Skeletal differences between black and white men and their relevance to body composition estimates

Skeletal differences exist between closely matched Black and White women, although it is unknown if similar differences also exist between Black and White men after controlling for age, body weight, and stature. The aim of this study was twofold: to test the hypothesis that Black men have greater bone mass, higher bone mineral density, and longer limbs compared to White men of similar age, weight, and height; and second, to establish if ethnic variation in skeletal characteristics has an impact on the models upon which three widely used methods for estimating total body fat are based.
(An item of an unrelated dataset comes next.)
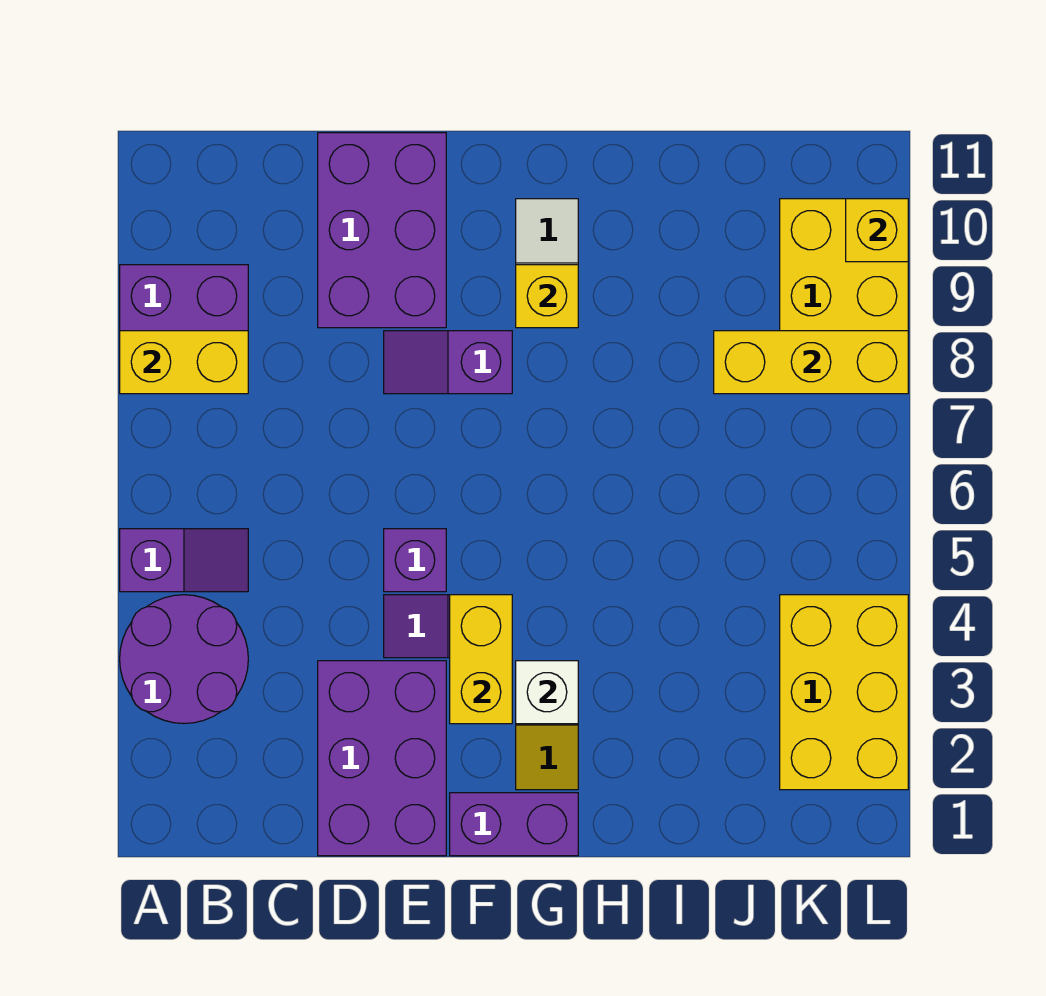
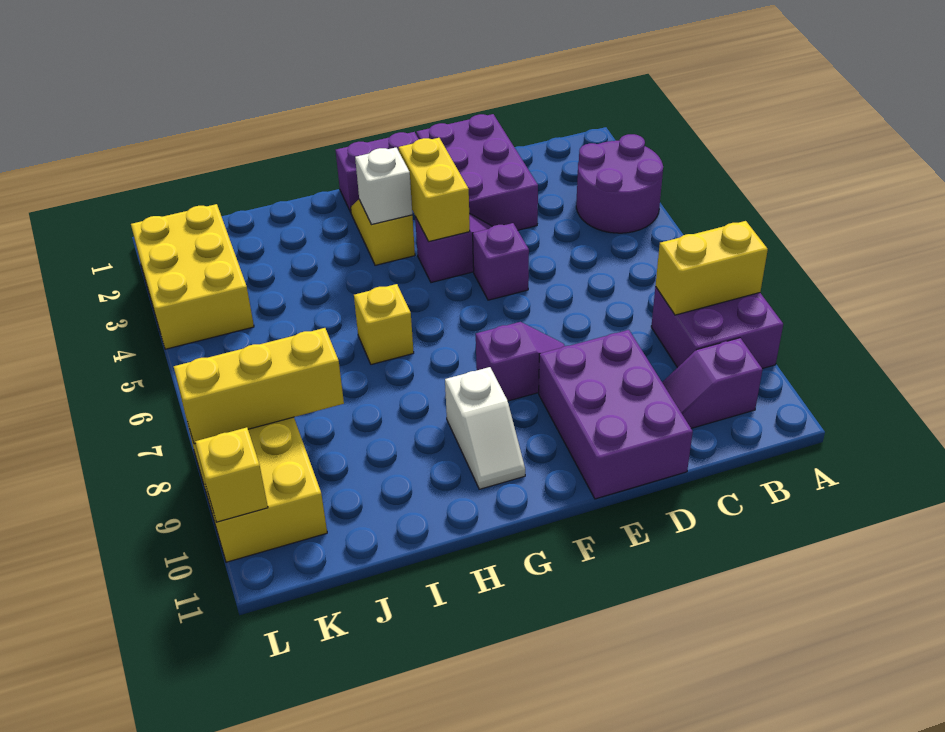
purple 1x2 slope [120,529,248,592] -> purple 1x2 slope moved to [662,338,762,428]
yellow 1x1 brick [516,265,578,328] -> yellow 1x1 brick moved to [354,284,414,365]

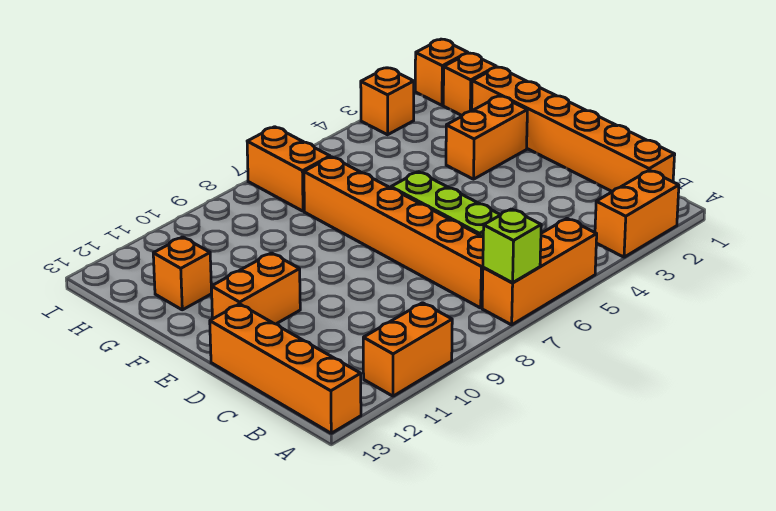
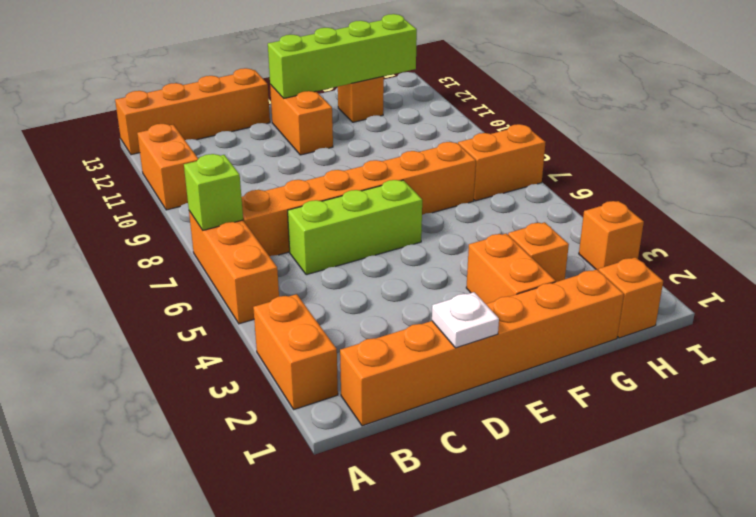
none -> white 1x1 plate [432,292,499,348]
none -> lime 1x4 brick [268,14,417,98]
orange 1x1 brick [415,39,468,105] -> orange 1x1 brick moved to [508,222,569,282]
Twenty-four healthy Black men were matched by age (±5 years), height (±3 cm), and weight (±2 kg) to 24 healthy White men. Skeletal characteristics and body composition were studied using anatomical and compartment estimates derived by anthropometry, ³H₂O dilution, hydrodensitometry, whole-body ⁴⁰K counting, and dual photon systems. Black men had greater bone mineral mass (P = 0.007), higher bone density (P = 0.054), longer femurs (P = 0.002), longer anthropometric arm and thigh lengths (P = 0.001 and P = 0.002, respectively), lower spine to femur ratio (P = 0.004), and similar spine length (P = 0.271) compared to White men. Total body fat and fat-free body mass (FFM) were estimated in the men using a four-compartment model. Black and White men had similar total body fat, K (TBK), water (TBW), and FFM. Density of FFM and TBK/FFM were also similar between Black and White men, suggesting that current two-compartment hydrodensitometry and TBK models for estimating fat may not require adjustments for ethnicity. The TBW/FFM ratio, which is the main assumed steady-state relation for the two-compartment TBW method of estimating fat, was modestly increased (P = 0.05) in Black men (x? ± SD, 0.744 ± 0.018) compared to White men (0.732 ± 0.021). These results confirm that Black and White men differ significantly in some skeletal characteristics and these differences have implications in the study of both osteoporosis and human body composition. © 1994 Wiley-Liss, Inc.